## [TASK OBJECTIVE]
Transcribe every entry that follows exactly, omitting all pictures.

## [Page-level text extractions]
□ □ □ □ □
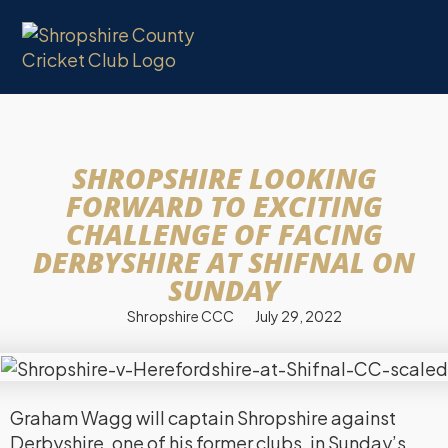
SHROPSHIRE LOOKING
FORWARD TO EXCITING
CHALLENGE OF FACING
DERBYSHIRE AT SHIFNAL ON
SUNDAY
Shropshire CCC
July 29, 2022
Graham Wagg will captain Shropshire against
Derbyshire, one of his former clubs, in Sunday’s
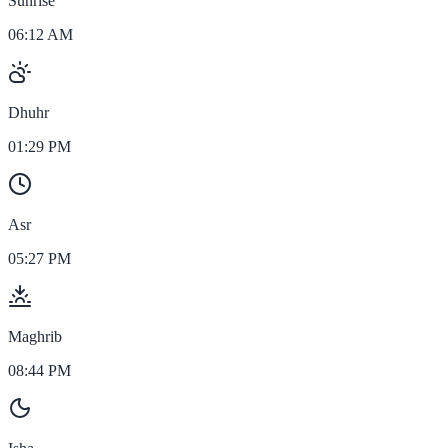
Sunrise
06:12 AM
Dhuhr
01:29 PM
Asr
05:27 PM
Maghrib
08:44 PM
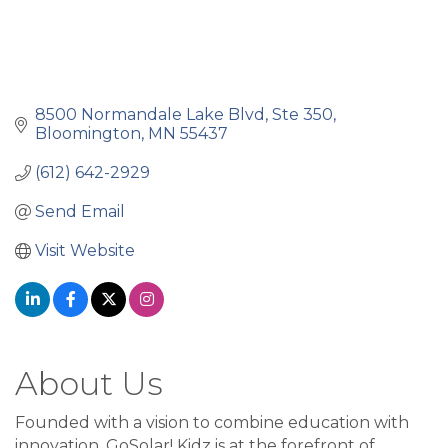
8500 Normandale Lake Blvd
Ste 350
Bloomington
MN
55437
(612) 642-2929
Send Email
Visit Website
About Us
Founded with a vision to combine education with
innovation, GoSolar! Kidz is at the forefront of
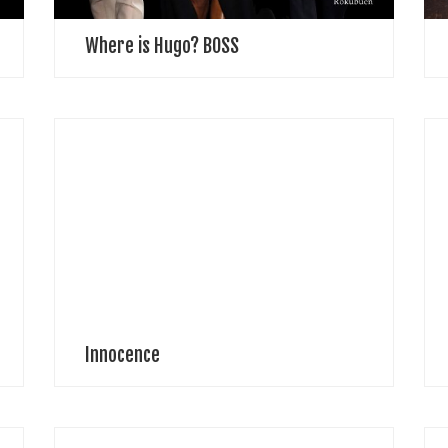
Where is Hugo? BOSS
Natalia Tueva Photographer “Parents can only give
P
good advice or put them on the right paths, but the
o
final forming of a person’s character lies in their own
C
hands.”― Anne Frank […]
A
Innocence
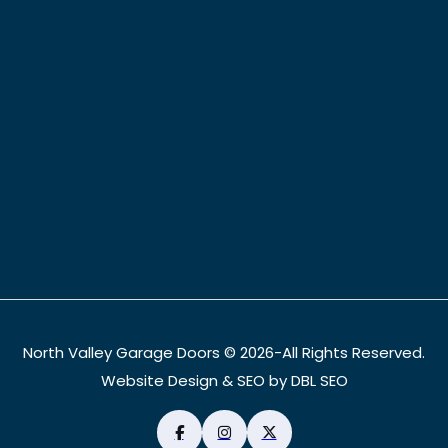
North Valley Garage Doors © 2026-All Rights Reserved.
Website Design & SEO by DBL SEO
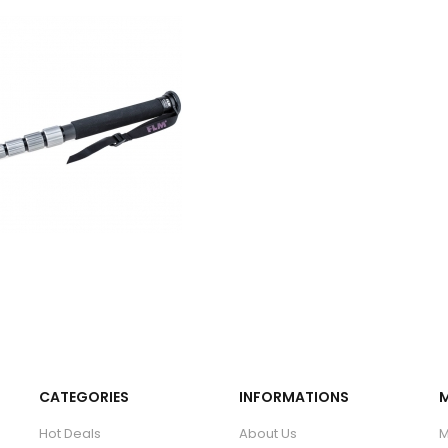
CATEGORIES
INFORMATIONS
Hot Deals
About Us
M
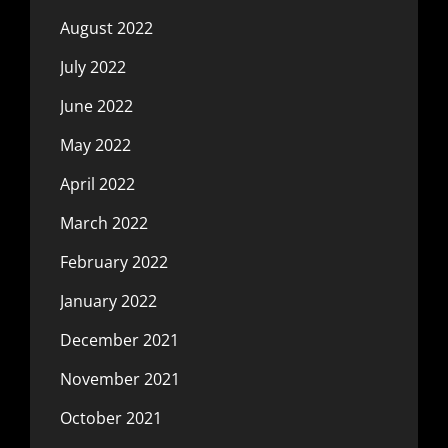
August 2022
July 2022
June 2022
May 2022
April 2022
March 2022
February 2022
January 2022
December 2021
November 2021
October 2021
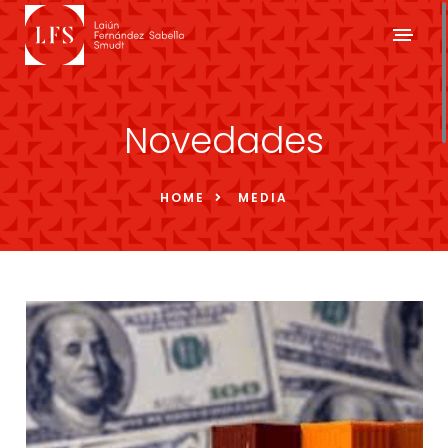
Novedades
HOME
MEDIA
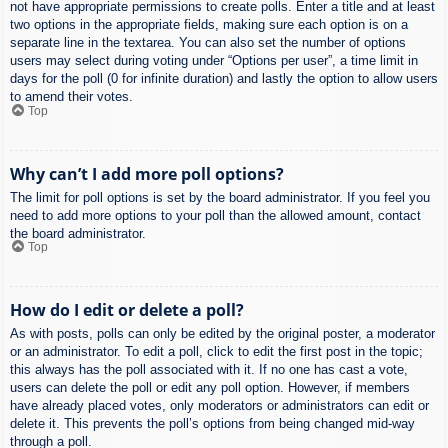
not have appropriate permissions to create polls. Enter a title and at least
two options in the appropriate fields, making sure each option is on a
separate line in the textarea. You can also set the number of options
users may select during voting under “Options per user”, a time limit in
days for the poll (0 for infinite duration) and lastly the option to allow users
to amend their votes.
Top
Why can’t I add more poll options?
The limit for poll options is set by the board administrator. If you feel you
need to add more options to your poll than the allowed amount, contact
the board administrator.
Top
How do I edit or delete a poll?
As with posts, polls can only be edited by the original poster, a moderator
or an administrator. To edit a poll, click to edit the first post in the topic;
this always has the poll associated with it. If no one has cast a vote,
users can delete the poll or edit any poll option. However, if members
have already placed votes, only moderators or administrators can edit or
delete it. This prevents the poll’s options from being changed mid-way
through a poll.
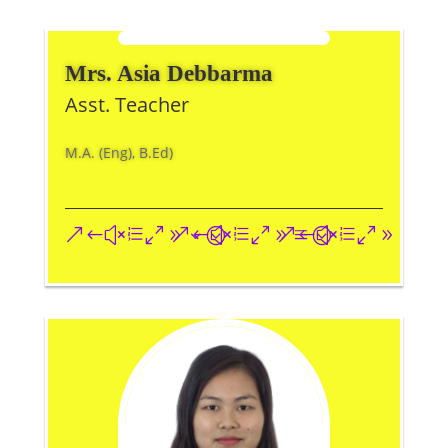
Mrs. Asia Debbarma
Asst. Teacher
M.A. (Eng), B.Ed)
&#xe093;
&#xe09a;
&#xe096;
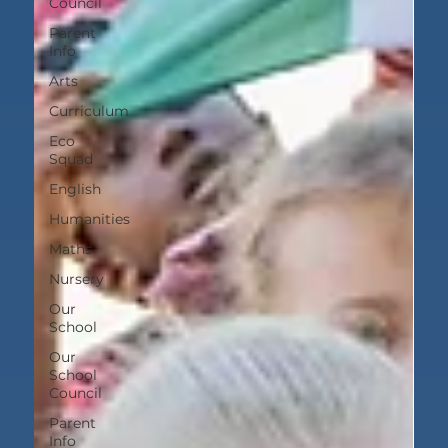
Council
Parent
Info
Arts
Curriculum
Eco
Squad
English
Humanities
Maths
Nursery
Our
School
Our
School
Council
Parent
Info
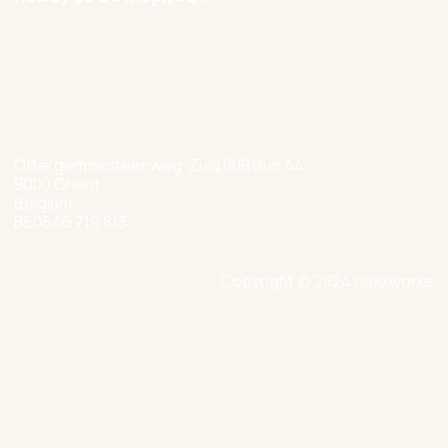
hello@nexxworks.com
+32 477 349 384
Ottergemsesteenweg-Zuid 808 Bus 44
9000 Ghent
Belgium
BE0546 719 813
Copyright © 2024 nexxworks
Site by Valued
Privacy Policy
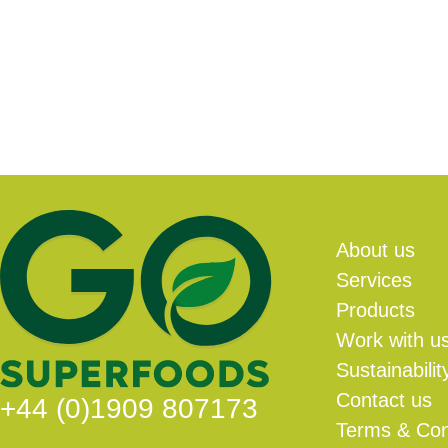
About us
Services
Products
Work with u
Sustainabilit
Contact us
+44 (0)1909 807173
Terms & Con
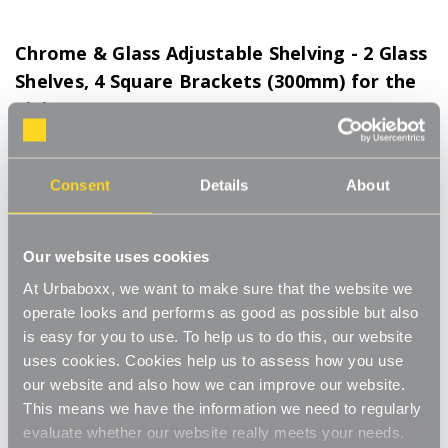
Chrome & Glass Adjustable Shelving - 2 Glass
Shelves, 4 Square Brackets (300mm) for the
Living Room
Product Code:
WS-08600-08-LR
300mm Brackets. Choice of Shelf Size
Consent
Details
About
[0]
Write a Review
This adjustable shelving makes adjusting your shelves quick and
Our website uses cookies
easy. Shelves can be set to any height allowing you to store
items of various sizes, and changed to a new height whenever
At Urbaboxx, we want to make sure that the website we
Read More
you need. The glass shelves give a modern feel with a
operate looks and performs as good as possible but also
£45.50
contemporary look. Ideal for home use in the living room, office
is easy for you to use. To help us to do this, our website
or bathroom. Perfect for storing books, plants, toiletries and
uses cookies. Cookies help us to assess how you use
ornaments.
Shelf Size:
(Required)
our website and also how we can improve our website.
Strong and sturdy
This means we have the information we need to regularly
W600 x D300 mm
W1050 x D300 mm
evaluate whether our website really meets your needs.
Adjustable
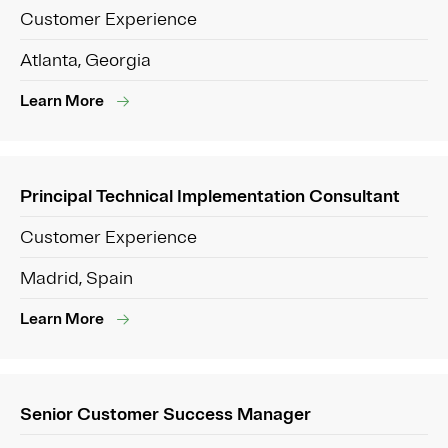
Customer Experience
Atlanta, Georgia
Learn More
Principal Technical Implementation Consultant
Customer Experience
Madrid, Spain
Learn More
Senior Customer Success Manager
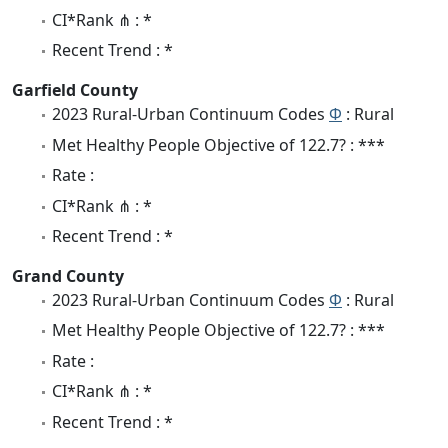
CI*Rank ⋔ : *
Recent Trend : *
Garfield County
2023 Rural-Urban Continuum Codes
Φ
: Rural
Met Healthy People Objective of 122.7? : ***
Rate :
CI*Rank ⋔ : *
Recent Trend : *
Grand County
2023 Rural-Urban Continuum Codes
Φ
: Rural
Met Healthy People Objective of 122.7? : ***
Rate :
CI*Rank ⋔ : *
Recent Trend : *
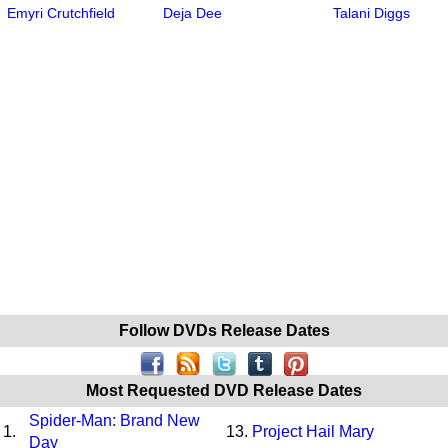
Emyri Crutchfield
Deja Dee
Talani Diggs
Follow DVDs Release Dates
Most Requested DVD Release Dates
Spider-Man: Brand New
1.
13.
Project Hail Mary
Day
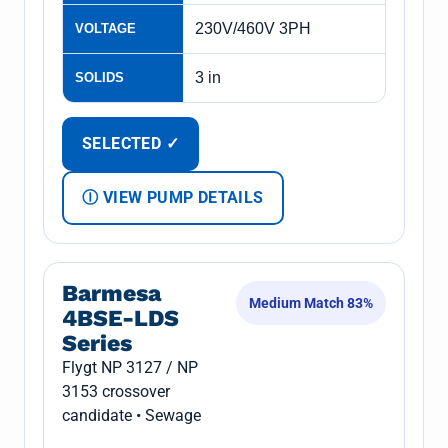
230V/460V 3PH
VOLTAGE
3 in
SOLIDS
SELECTED ✓
Ⓘ VIEW PUMP DETAILS
Barmesa
Medium Match 83%
4BSE-LDS
Series
Flygt NP 3127 / NP
3153 crossover
candidate • Sewage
□ □ □ □ □
## [TASK OUTPUT]
SHROPSHIRE LOOKING
FORWARD TO EXCITING
CHALLENGE OF FACING
DERBYSHIRE AT SHIFNAL ON
SUNDAY
Shropshire CCC
July 29, 2022
Graham Wagg will captain Shropshire against
Derbyshire, one of his former clubs, in Sunday’s
Sunrise
06:12 AM
Dhuhr
01:29 PM
Asr
05:27 PM
Maghrib
08:44 PM
8500 Normandale Lake Blvd
Ste 350
Bloomington
MN
55437
(612) 642-2929
Send Email
Visit Website
About Us
Founded with a vision to combine education with
innovation, GoSolar! Kidz is at the forefront of
Where is Hugo? BOSS
Natalia Tueva Photographer “Parents can only give
P
good advice or put them on the right paths, but the
o
final forming of a person’s character lies in their own
C
hands.”― Anne Frank […]
A
Innocence
North Valley Garage Doors © 2026-All Rights Reserved.
Website Design & SEO by DBL SEO
CATEGORIES
INFORMATIONS
Hot Deals
About Us
M
August 2022
July 2022
June 2022
May 2022
April 2022
March 2022
February 2022
January 2022
December 2021
November 2021
October 2021
Novedades
HOME
MEDIA
not have appropriate permissions to create polls. Enter a title and at least
two options in the appropriate fields, making sure each option is on a
separate line in the textarea. You can also set the number of options
users may select during voting under “Options per user”, a time limit in
days for the poll (0 for infinite duration) and lastly the option to allow users
to amend their votes.
Top
Why can’t I add more poll options?
The limit for poll options is set by the board administrator. If you feel you
need to add more options to your poll than the allowed amount, contact
the board administrator.
Top
How do I edit or delete a poll?
As with posts, polls can only be edited by the original poster, a moderator
or an administrator. To edit a poll, click to edit the first post in the topic;
this always has the poll associated with it. If no one has cast a vote,
users can delete the poll or edit any poll option. However, if members
have already placed votes, only moderators or administrators can edit or
delete it. This prevents the poll’s options from being changed mid-way
through a poll.
Mrs. Asia Debbarma
Asst. Teacher
M.A. (Eng), B.Ed)
&#xe093;
&#xe09a;
&#xe096;
Council
Parent
Info
Arts
Curriculum
Eco
Squad
English
Humanities
Maths
Nursery
Our
School
Our
School
Council
Parent
Info
hello@nexxworks.com
+32 477 349 384
Ottergemsesteenweg-Zuid 808 Bus 44
9000 Ghent
Belgium
BE0546 719 813
Copyright © 2024 nexxworks
Site by Valued
Privacy Policy
About us
Services
Products
Work with u
Sustainabilit
Contact us
+44 (0)1909 807173
Terms & Con
Chrome & Glass Adjustable Shelving - 2 Glass
Shelves, 4 Square Brackets (300mm) for the
Living Room
Product Code:
WS-08600-08-LR
300mm Brackets. Choice of Shelf Size
Consent
Details
About
[0]
Write a Review
This adjustable shelving makes adjusting your shelves quick and
Our website uses cookies
easy. Shelves can be set to any height allowing you to store
items of various sizes, and changed to a new height whenever
At Urbaboxx, we want to make sure that the website we
Read More
you need. The glass shelves give a modern feel with a
operate looks and performs as good as possible but also
£45.50
contemporary look. Ideal for home use in the living room, office
is easy for you to use. To help us to do this, our website
or bathroom. Perfect for storing books, plants, toiletries and
uses cookies. Cookies help us to assess how you use
ornaments.
Shelf Size:
(Required)
our website and also how we can improve our website.
Strong and sturdy
This means we have the information we need to regularly
W600 x D300 mm
W1050 x D300 mm
evaluate whether our website really meets your needs.
Adjustable
Customer Experience
Atlanta, Georgia
Learn More
Principal Technical Implementation Consultant
Customer Experience
Madrid, Spain
Learn More
Senior Customer Success Manager
CI*Rank ⋔ : *
Recent Trend : *
Garfield County
2023 Rural-Urban Continuum Codes
Φ
: Rural
Met Healthy People Objective of 122.7? : ***
Rate :
CI*Rank ⋔ : *
Recent Trend : *
Grand County
2023 Rural-Urban Continuum Codes
Φ
: Rural
Met Healthy People Objective of 122.7? : ***
Rate :
CI*Rank ⋔ : *
Recent Trend : *
Emyri Crutchfield
Deja Dee
Talani Diggs
Follow DVDs Release Dates
Most Requested DVD Release Dates
Spider-Man: Brand New
1.
13.
Project Hail Mary
Day
230V/460V 3PH
VOLTAGE
3 in
SOLIDS
SELECTED ✓
Ⓘ VIEW PUMP DETAILS
Barmesa
Medium Match 83%
4BSE-LDS
Series
Flygt NP 3127 / NP
3153 crossover
candidate • Sewage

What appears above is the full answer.